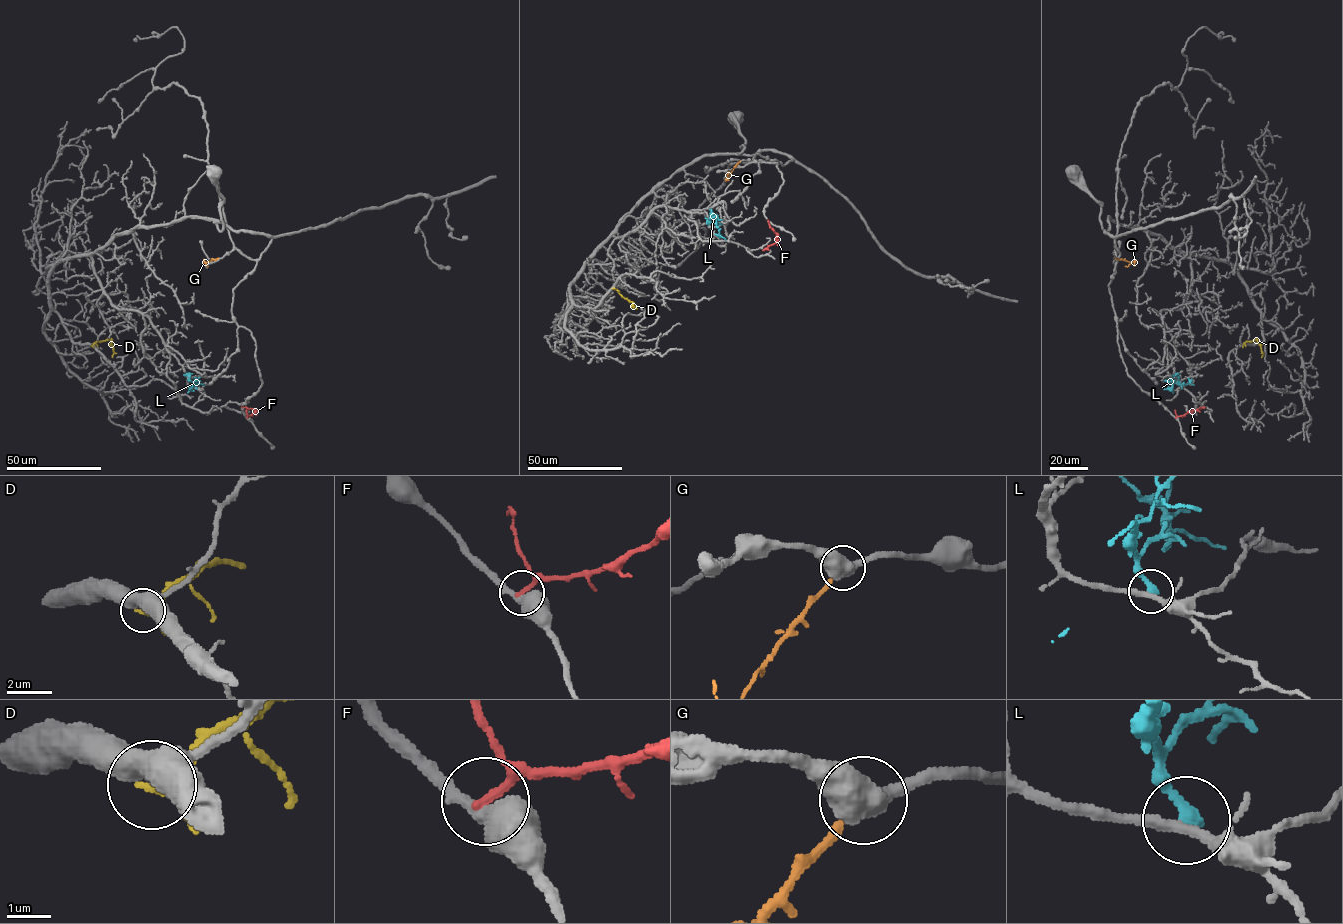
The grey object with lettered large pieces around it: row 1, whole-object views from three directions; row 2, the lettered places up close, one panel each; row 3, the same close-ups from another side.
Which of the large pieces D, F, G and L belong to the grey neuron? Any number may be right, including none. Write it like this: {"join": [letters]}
{"join": ["D"]}

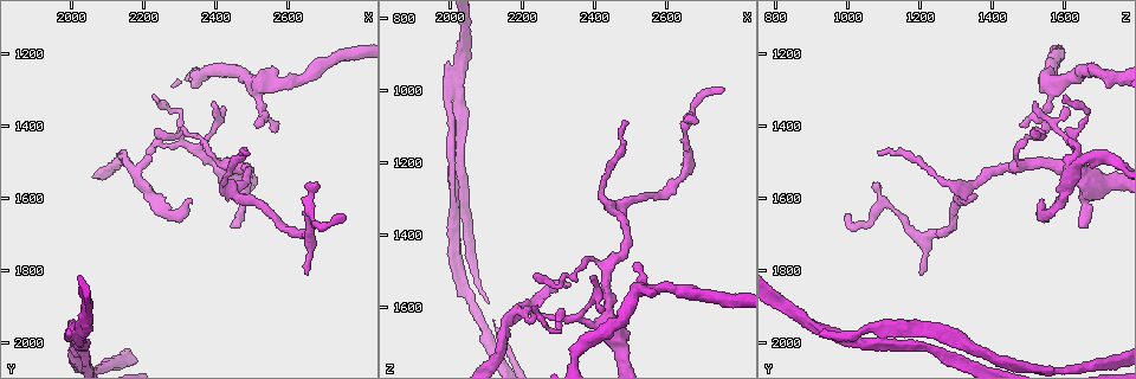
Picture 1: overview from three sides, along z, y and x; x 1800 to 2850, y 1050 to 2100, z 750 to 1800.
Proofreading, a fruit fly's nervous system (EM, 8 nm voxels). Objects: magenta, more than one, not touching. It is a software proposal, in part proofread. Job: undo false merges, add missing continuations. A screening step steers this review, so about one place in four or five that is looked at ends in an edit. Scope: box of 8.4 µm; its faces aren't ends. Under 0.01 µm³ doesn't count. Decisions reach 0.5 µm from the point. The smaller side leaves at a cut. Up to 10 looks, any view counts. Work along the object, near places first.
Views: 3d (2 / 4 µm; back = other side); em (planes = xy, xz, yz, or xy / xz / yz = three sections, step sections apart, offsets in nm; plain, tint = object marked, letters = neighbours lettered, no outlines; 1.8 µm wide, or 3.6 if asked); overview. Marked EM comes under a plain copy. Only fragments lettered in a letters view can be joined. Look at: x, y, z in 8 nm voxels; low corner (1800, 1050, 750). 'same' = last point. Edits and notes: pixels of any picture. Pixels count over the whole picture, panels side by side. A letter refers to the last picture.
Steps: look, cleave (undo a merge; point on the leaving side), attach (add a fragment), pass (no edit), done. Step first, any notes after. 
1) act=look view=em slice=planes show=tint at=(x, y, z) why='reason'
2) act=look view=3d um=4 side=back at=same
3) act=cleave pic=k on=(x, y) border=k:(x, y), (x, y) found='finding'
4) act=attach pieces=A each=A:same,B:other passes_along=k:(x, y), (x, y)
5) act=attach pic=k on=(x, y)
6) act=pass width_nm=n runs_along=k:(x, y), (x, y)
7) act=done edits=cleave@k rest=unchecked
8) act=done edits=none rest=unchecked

act=look view=3d um=4 at=(2680, 1560, 1065) why='branch stops here'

☆ ☆ ☆ ☆ ☆ ☆ ☆

* [EXERCISE DETAILS]
When a line of the records holds the word "cleave", copy that line.

* [EXPECTED ANSWER]
Steps: look, cleave (undo a merge; point on the leaving side), attach (add a fragment), pass (no edit), done. Step first, any notes after. 
3) act=cleave pic=k on=(x, y) border=k:(x, y), (x, y) found='finding'
7) act=done edits=cleave@k rest=unchecked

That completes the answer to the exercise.